Recently the Geekdad writer on Wired (who I follow regularly) posted an interesting article on whether the iPad is the death of creation.
The article can be found here:
I agree with his concerns and I think he has raised a valid point. I think it's quite possible to come to the conclusion that Apple users have now become sheep who avidly consume all content which appears the App store. I myself am a case in point as I spend a fair bit of time working on Angry Birds levels. The new Motorola Xoom tablet ad shown during the Super Bowl in the states alluded to this as well showing automatons blinkered from the world quite literally through their hoods but also their headphones. For anyone who missed the Apple allusion the main character was reading 1984 on his tablet.
As a teacher working on the problem of iPads in education the issue of consumption versus creation is a thorny one. I would certainly not want to suggest the use of tablets if they were only consumption devices (eg the Kindle which is a pseudo-tablet) but rather if they were used regularly as creation devices. The Geekdad writer acknowledges that there is some content creation aspect to the iPad but it merely abstracts the nuts and bolts of the technology. I'm not sure what he is getting at but perhaps the following outline of how to approach the iPand and creation versus consumption may help.
I would propose that in assessing the iPad for school one would need to look at three aspects:
- Consumption of Content
- Content Creation
- Assistance with Content Creation
1. Consumption of content
This has to happen regardless of how you view the iPad. One aspect of education itself is being able to make sense of the reams of information available to one and if your device can help you make sense of that then fantastic. The ability to use the iPad to access information in the form of ebooks, websites, RSS readers etc would be a great way for a pupil to harness what they have available to them. Doing it using a form factor which is engaging and simple (no keyboard getting in the way) to use is a plus point.
2. Content Creation
Admittedly this is an area which could grow a bit more as the freedom of full desktop applications such as programming or graphic design applications may not be as readily available for the iPad but as the device grows in power and capability this may change. Certainly there are applications like Brushes which allow for full scale drawing on the iPad and this is a start.

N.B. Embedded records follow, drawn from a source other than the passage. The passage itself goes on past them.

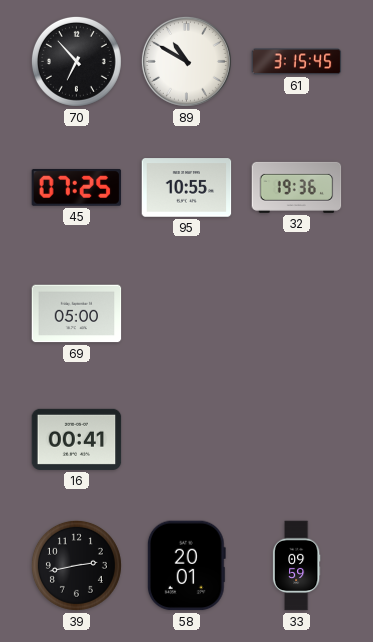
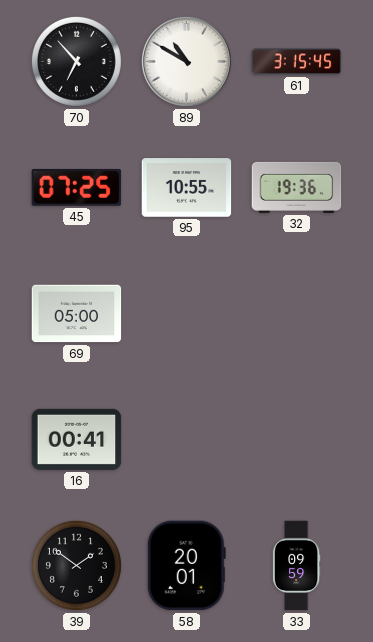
39: 2:43 -> 1:51
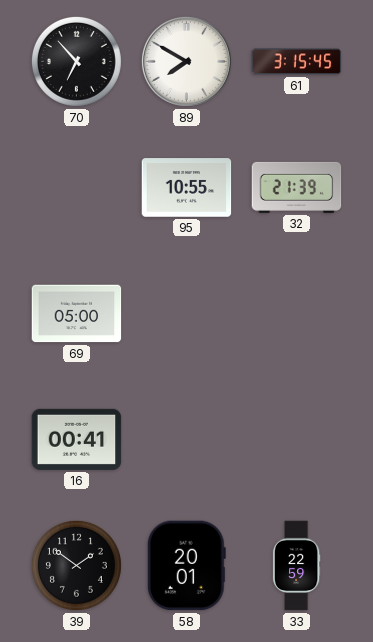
89: 10:50 -> 7:50
45: 07:25 -> none
32: 19:36 -> 21:39
33: 09:59 -> 22:59
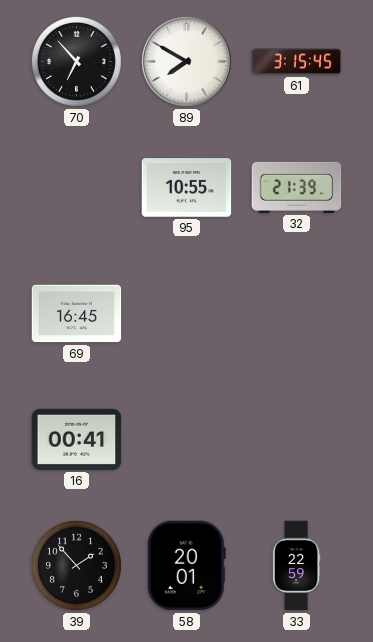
69: 05:00 -> 16:45
39: 1:51 -> 1:53
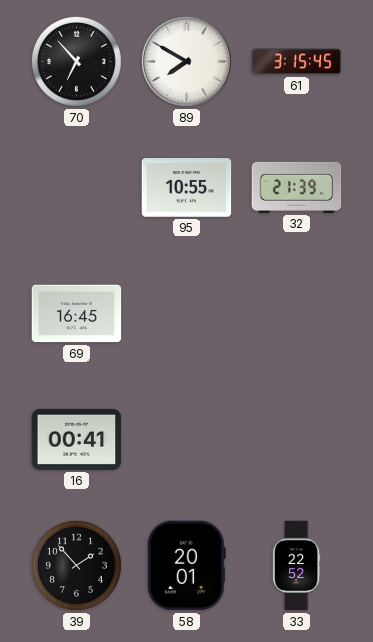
33: 22:59 -> 22:52
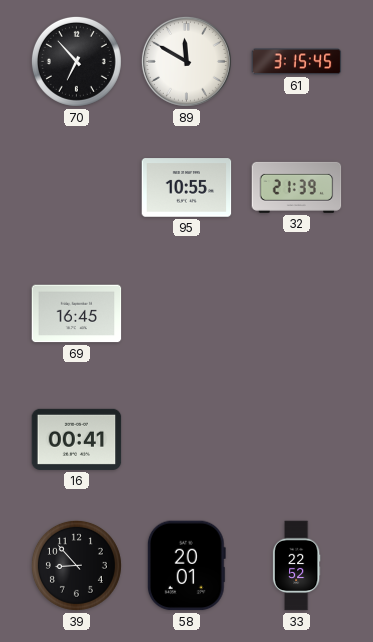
89: 7:50 -> 11:50
39: 1:53 -> 8:53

Where I feel the iPad wins is its ability to allow pupils to easily add straight forward written content on social networks and blogs. Does this turn it into a glorified typewriter? Possibly but when you consider that these contributions to social networks and blogs open up the avenue towards collaboration with other pupils in not just their own school but other schools as well the iPad becomes a lot more powerful.
3. Assistance with Content Creation
This aspect I am still thrashing out as I only came up with it in response to the article! I have seen pictures of iPads being used in various lessons like Art and Drama or being used as a storyboard utility for pupil film editing. This I feel is a prime example of how the iPad could be used to assist pupils in creating content and work outside of the iPad which has been enhanced or made easier through the use of the iPad.
In conclusion I would say the iPad does have a way to go before it becomes a must use utility in schools. I am wary of schools which have simply rolled them out and hoped the educational usage will come to them after that – I think that is an irresponsible way of doing it and could probably put off staff and pupils if managed badly. School's need bullet proof plans for rolling them out especially if one looks at the cost not just of the devices (I can't even afford one yet) but also of the support systems such as Wi-Fi.
Effective and critical questioning from parents such as the sentiments expressed in this article are valid and necessary in being able to see a way forward for iPads. I hope we get there at some point as I think they are brilliant devices.